For years I was convinced that I could teach anyone. My first “Voice Student from Hell” convinced me how important it is for teachers to have conscious and specific priorities. Part of the arrogance of my youth was a compensation reaction to some teachers I’d had in the opera world. You had to have references, contracts and recommendations before you even got in the door. So they would basically teach professionals, or very advanced students for a few months, then claim them as success stories. From a marketing and business standpoint, not a bad idea. From an artistic, pedagogical standpoint, extremely questionable, to put it politely. During lessons with these teachers, there always hung a Damocles sword for the student who didn’t live up. Not conducive to playful experimentation. So I went to the other extreme and tried to support the highest vocal potential of any student…..until my first “Student from Hell”!
He was a young man with a handsome baritone voice, interested in singing pop and some German “Volk” classics. His span of attention and ability to maintain eye contact was limited in the extreme. Should have been my first clue. Without exception every question I asked him was deflected into another question. Every exercise or instruction randomly altered. When I pointed this out, the subject was changed. After the third lesson, with great internal Sturm und Drang, I told him I could not teach him. When he protested and I convinced him that I meant it, I asked him why he REALLY wanted to study voice. He replied that, if he was being honest, he actually believed he already could sing and basically just wanted to ‘have taken’ voice lessons. That was a lesson for me! My priorities were getting clearer.

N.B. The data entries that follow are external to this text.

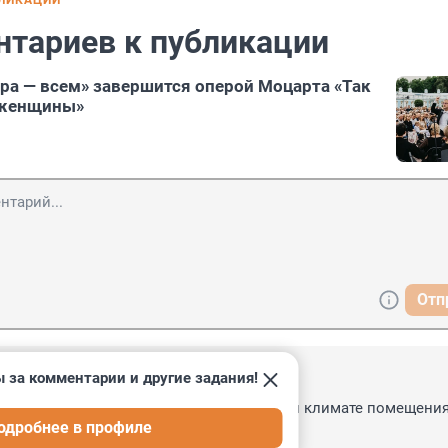
БЛИКАЦИИ
нтариев к публикации
ра — всем» завершится оперой Моцарта «Так
 женщины»
Отп
 за комментарии и другие задания!
12:59
редки то дураки были, зачем то в тутошнем климате помещения
одробнее в профиле
о типа, ага.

The second was the classic DIT “Diva in Training”, — call central casting for DRAMA QUEEN. Everything, but e v e r y t h i n g was stressful and effortful.
This was difficult.
That was impossible.
The other thing was exhausting.
The list was endless.
Plus, the first 5 to 10 minutes of the lesson entailed a tirade of all the A-holes who had done her wrong over the last week. I close my eyes gently and asked myself when I might wake up from this nightmare. One day I did. I told her that although I believed in her talent as a singer, I no longer believed in my ability to listen to her drama day in and day out and that she would need to find another voice teacher. She did. To my surprise, the next day three new students called for lessons. Now I’m willing to admit that this might be pure coincidence. On the other hand, something inside me was screaming that this was a bang-on-the-head message from the cosmos to get my priorities even clearer.
The third was a grown woman, quite successful in her non-music career and with a gorgeous, almost Wagnerian voice. Her demon was a passionate and bottomless self-criticism. Now all singers are self-critical to some extent. I could even argue that a homeopathic dosage is positive, even necessary. But I’d never seen anything like this. Not only could she not say anything positive about her own singing, but when I did, she’d get ominously angry. On the other hand, when I criticized her, she’d get defensive. Now here was a pedagogical conundrum I’d not experienced before. Our work together ended in hell-hath-no-fury fashion, with her phonating in a quite impressive “Sprechgesang” comprised of the worst German curses hell can muster.
Moral of the story: make your teaching standards transparent, true and authentic to who you really are. Teachers are different and so are standards for their students.